== KUTIPAN TERPILIH ==
▼▼▼

Makna "Laa Ilaaha Illallah"
Artinya kita menafikan segala apa yang disembah selain Allah Subhanahu wa Ta'ala, artinya kita menetapkan bahwa ibadah itu hanya untuk Allah SWT semata-mata, tidak ada sekutu bagi-Nya.

Syarat "Laa Ilaaha Illallah"
Syarat-syarat syahadat "Laa Ilaaha Illallah" yang dapat memberi manfaat bagi pengucapnya adalah:
1. Harus mempunyai Ilmu yang menafikan kebodohan (tentang Allah SWT).
2. Keyakinan yang menafikan keraguan.
3. Ikhlas (murni dalam beribadah kepada Allah SWT) yang menafikan syirik.
4. Kejujuran yang menafikan dusta.
5. Cinta yang menafikan kebencian.
6. Ketundukan yang menafikan pelanggaran (meninggalkan perintah).
7. Menerima tanpa ada penolakan.
8. Mengingkari semua apa yang disembah selain Allah SWT.

Syirik
Syirik dibagi menjadi tiga bagian:
1. Syirik Akbar (Besar).
2. Syirik Ashghar (Kecil).
3. Syirik Khofi (Samar).

▲▲▲

(Daftar kutipan dari sebuah koleksi)
▼▼▼

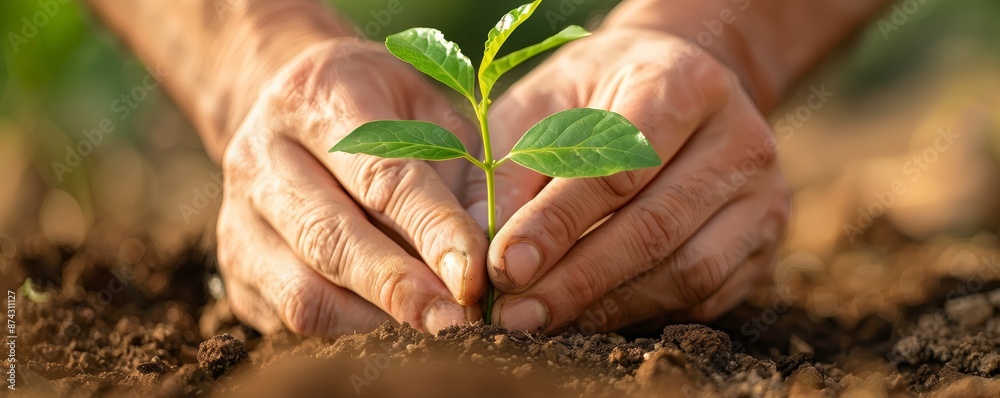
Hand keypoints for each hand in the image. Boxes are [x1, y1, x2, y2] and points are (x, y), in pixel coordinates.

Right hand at [218, 39, 485, 335]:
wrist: (290, 109)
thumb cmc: (383, 112)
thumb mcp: (431, 111)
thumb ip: (463, 172)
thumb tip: (491, 250)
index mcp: (317, 98)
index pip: (381, 176)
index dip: (431, 231)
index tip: (473, 276)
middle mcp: (261, 155)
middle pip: (331, 240)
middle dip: (399, 289)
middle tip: (457, 322)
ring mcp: (237, 215)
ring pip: (303, 292)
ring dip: (374, 322)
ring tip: (433, 330)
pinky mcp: (236, 266)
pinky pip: (289, 318)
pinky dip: (346, 334)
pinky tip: (392, 327)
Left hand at [465, 29, 788, 332]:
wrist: (679, 81)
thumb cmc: (599, 92)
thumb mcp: (546, 102)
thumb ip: (514, 167)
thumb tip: (484, 246)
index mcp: (683, 84)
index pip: (618, 166)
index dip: (558, 224)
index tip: (504, 267)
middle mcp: (738, 138)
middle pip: (655, 227)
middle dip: (577, 280)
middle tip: (517, 315)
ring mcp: (763, 193)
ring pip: (687, 271)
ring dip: (609, 307)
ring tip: (545, 322)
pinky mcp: (764, 240)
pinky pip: (707, 295)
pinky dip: (644, 313)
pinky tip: (592, 317)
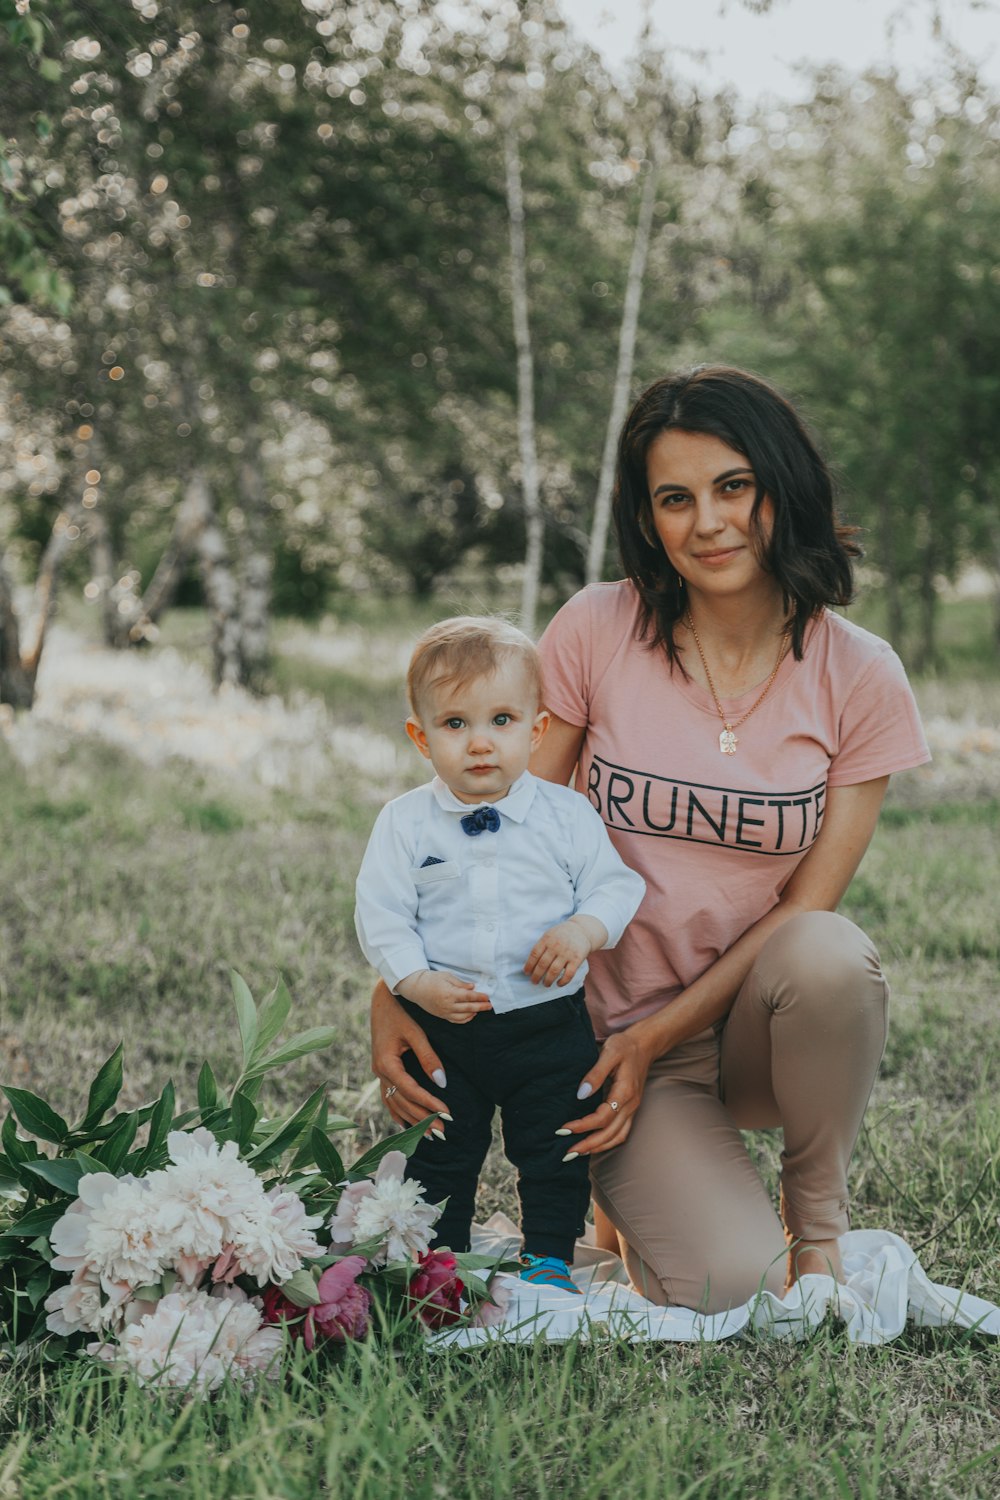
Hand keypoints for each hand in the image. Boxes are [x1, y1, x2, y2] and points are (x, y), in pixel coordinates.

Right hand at [370, 981, 449, 1130]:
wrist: (383, 999)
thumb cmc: (400, 1012)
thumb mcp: (416, 1033)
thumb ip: (428, 1058)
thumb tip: (442, 1082)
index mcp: (386, 1063)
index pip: (410, 1091)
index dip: (429, 1104)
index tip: (447, 1114)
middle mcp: (379, 1071)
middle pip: (402, 1102)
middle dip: (423, 1118)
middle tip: (443, 1132)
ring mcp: (378, 1072)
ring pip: (394, 1103)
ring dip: (411, 1119)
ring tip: (430, 1135)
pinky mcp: (381, 1070)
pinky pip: (388, 1097)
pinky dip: (397, 1112)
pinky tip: (406, 1124)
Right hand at [397, 969, 491, 1023]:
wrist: (416, 987)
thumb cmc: (431, 979)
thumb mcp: (447, 976)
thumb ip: (461, 984)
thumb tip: (472, 988)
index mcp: (449, 993)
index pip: (469, 997)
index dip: (480, 997)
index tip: (488, 997)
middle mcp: (447, 1005)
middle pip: (468, 1008)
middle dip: (481, 1006)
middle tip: (489, 1005)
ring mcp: (444, 1012)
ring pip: (463, 1017)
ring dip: (474, 1013)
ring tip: (481, 1009)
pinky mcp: (442, 1016)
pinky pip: (456, 1020)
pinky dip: (465, 1019)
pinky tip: (471, 1015)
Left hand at [523, 914, 606, 988]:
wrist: (582, 930)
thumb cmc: (561, 934)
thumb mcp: (549, 934)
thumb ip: (541, 946)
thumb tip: (530, 964)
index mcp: (547, 939)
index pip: (534, 954)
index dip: (529, 965)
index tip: (526, 973)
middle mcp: (556, 946)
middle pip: (543, 964)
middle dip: (536, 976)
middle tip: (534, 981)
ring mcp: (567, 953)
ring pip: (554, 971)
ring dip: (548, 980)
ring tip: (545, 984)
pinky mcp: (577, 959)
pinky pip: (569, 974)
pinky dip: (563, 982)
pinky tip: (558, 984)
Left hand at [555, 1026, 653, 1157]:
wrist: (644, 1045)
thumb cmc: (624, 1046)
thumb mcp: (609, 1052)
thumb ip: (595, 1074)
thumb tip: (581, 1094)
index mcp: (625, 1092)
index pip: (602, 1117)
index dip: (583, 1126)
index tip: (564, 1129)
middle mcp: (631, 1104)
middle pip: (610, 1133)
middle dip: (588, 1144)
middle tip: (567, 1152)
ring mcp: (633, 1108)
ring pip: (617, 1136)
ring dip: (598, 1147)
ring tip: (578, 1153)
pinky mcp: (631, 1109)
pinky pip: (621, 1132)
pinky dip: (608, 1142)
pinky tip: (594, 1144)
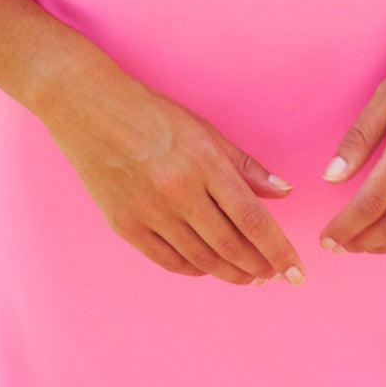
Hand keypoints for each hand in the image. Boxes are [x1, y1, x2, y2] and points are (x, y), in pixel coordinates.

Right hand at [46, 67, 306, 285]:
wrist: (89, 109)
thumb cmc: (152, 114)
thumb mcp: (204, 130)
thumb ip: (244, 164)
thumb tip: (283, 193)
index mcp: (204, 163)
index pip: (252, 219)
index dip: (278, 250)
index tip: (295, 271)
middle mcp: (179, 191)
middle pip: (230, 245)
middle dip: (259, 268)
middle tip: (276, 277)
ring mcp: (150, 211)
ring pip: (201, 259)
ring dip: (231, 273)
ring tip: (250, 277)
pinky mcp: (125, 225)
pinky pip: (168, 260)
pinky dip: (194, 270)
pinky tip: (209, 268)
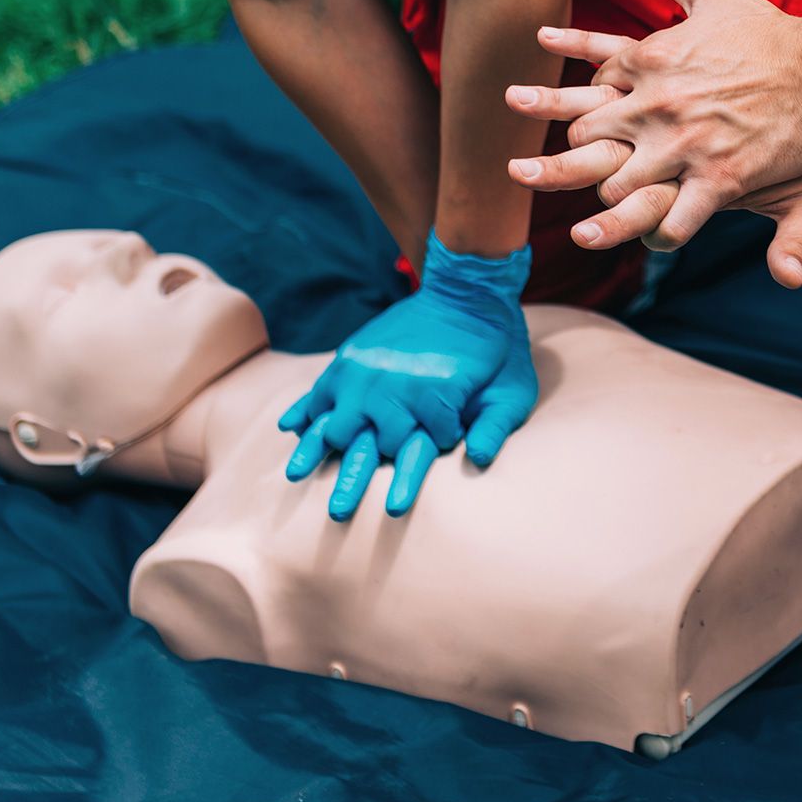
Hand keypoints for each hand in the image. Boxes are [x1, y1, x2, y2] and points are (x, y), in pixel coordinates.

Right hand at [278, 234, 536, 520]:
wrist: (467, 292)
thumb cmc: (496, 350)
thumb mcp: (512, 390)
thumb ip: (495, 426)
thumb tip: (479, 458)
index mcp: (435, 394)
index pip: (425, 445)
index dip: (439, 444)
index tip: (447, 437)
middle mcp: (394, 386)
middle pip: (373, 444)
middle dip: (364, 474)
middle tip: (342, 508)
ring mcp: (367, 372)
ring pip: (338, 423)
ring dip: (319, 451)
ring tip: (295, 477)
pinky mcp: (352, 358)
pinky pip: (320, 389)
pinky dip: (303, 410)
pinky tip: (289, 428)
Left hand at [505, 0, 801, 285]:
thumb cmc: (774, 30)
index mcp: (652, 63)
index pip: (593, 88)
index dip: (579, 104)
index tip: (562, 112)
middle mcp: (658, 105)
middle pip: (589, 140)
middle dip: (566, 162)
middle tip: (534, 176)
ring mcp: (685, 145)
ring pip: (620, 186)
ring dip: (606, 211)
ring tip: (585, 232)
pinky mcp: (719, 178)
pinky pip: (676, 218)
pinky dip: (663, 235)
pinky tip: (657, 243)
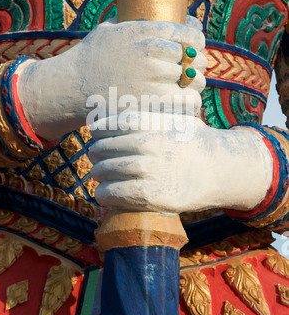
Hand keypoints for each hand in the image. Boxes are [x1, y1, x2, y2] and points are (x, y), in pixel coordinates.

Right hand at [17, 17, 205, 140]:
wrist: (70, 87)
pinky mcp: (151, 102)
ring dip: (197, 84)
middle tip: (193, 72)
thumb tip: (160, 16)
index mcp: (145, 31)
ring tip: (190, 88)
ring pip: (195, 80)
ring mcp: (152, 78)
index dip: (198, 41)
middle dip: (198, 65)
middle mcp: (151, 52)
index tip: (195, 48)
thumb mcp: (109, 29)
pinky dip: (191, 103)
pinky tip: (186, 104)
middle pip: (195, 58)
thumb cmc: (90, 58)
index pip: (190, 33)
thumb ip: (134, 22)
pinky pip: (187, 101)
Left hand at [89, 113, 272, 214]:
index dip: (99, 130)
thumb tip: (118, 119)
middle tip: (94, 158)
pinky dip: (105, 194)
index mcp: (150, 124)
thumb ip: (148, 119)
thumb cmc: (194, 142)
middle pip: (105, 149)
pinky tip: (103, 195)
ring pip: (107, 172)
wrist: (220, 168)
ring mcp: (150, 170)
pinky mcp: (153, 195)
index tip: (96, 134)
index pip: (110, 125)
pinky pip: (117, 194)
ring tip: (98, 176)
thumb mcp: (174, 120)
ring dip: (98, 175)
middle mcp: (147, 145)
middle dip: (96, 154)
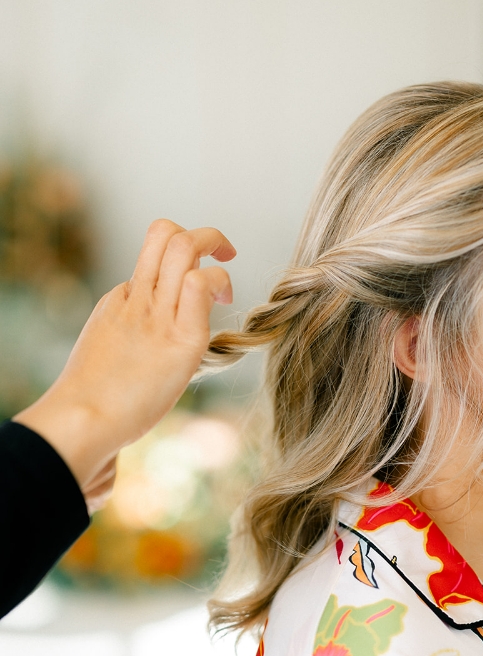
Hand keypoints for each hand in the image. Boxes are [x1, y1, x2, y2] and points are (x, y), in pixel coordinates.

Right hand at [13, 219, 234, 503]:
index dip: (176, 265)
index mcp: (117, 304)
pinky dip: (219, 283)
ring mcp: (156, 314)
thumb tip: (136, 389)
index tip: (192, 287)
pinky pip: (202, 285)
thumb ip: (128, 358)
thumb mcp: (107, 369)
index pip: (150, 262)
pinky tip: (225, 304)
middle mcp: (136, 299)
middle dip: (200, 235)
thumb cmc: (90, 413)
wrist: (80, 420)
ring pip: (184, 247)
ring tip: (228, 270)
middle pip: (164, 235)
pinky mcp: (181, 337)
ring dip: (215, 246)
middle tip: (221, 253)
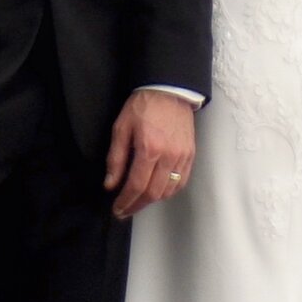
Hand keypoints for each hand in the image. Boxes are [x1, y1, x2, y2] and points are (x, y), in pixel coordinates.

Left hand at [103, 89, 196, 219]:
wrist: (170, 90)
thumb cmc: (143, 106)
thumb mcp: (121, 128)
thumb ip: (116, 158)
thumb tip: (110, 184)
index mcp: (149, 149)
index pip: (136, 186)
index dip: (125, 202)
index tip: (117, 210)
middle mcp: (168, 156)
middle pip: (153, 193)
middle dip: (137, 206)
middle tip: (125, 211)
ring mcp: (182, 156)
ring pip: (168, 190)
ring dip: (152, 200)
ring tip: (139, 201)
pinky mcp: (190, 154)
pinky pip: (181, 181)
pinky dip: (169, 191)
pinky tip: (158, 191)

▲▲▲

== KETENTUAN LATIHAN ==
**1.** Menurut kutipan tentang syahadat, syirik dibagi menjadi berapa bagian?
**2.** Terjemahkan kalimat berikut dari kutipan tentang syahadat ke dalam bahasa Inggris: "Artinya kita menafikan segala apa yang disembah selain Allah Subhanahu wa Ta'ala, artinya kita menetapkan bahwa ibadah itu hanya untuk Allah SWT semata-mata, tidak ada sekutu bagi-Nya."
Daftar ini tidak diperlukan untuk mengerjakan tugas apa pun.

== JAWABAN TIAP TUGAS ==
**1.** Syirik dibagi menjadi tiga bagian, yaitu Syirik Akbar (Besar), Syirik Ashghar (Kecil), dan Syirik Khofi (Samar).

**2.** It means that we deny everything that is worshipped other than Allah Subhanahu wa Ta'ala; it means that we affirm that worship is for Allah SWT alone, and He has no partner.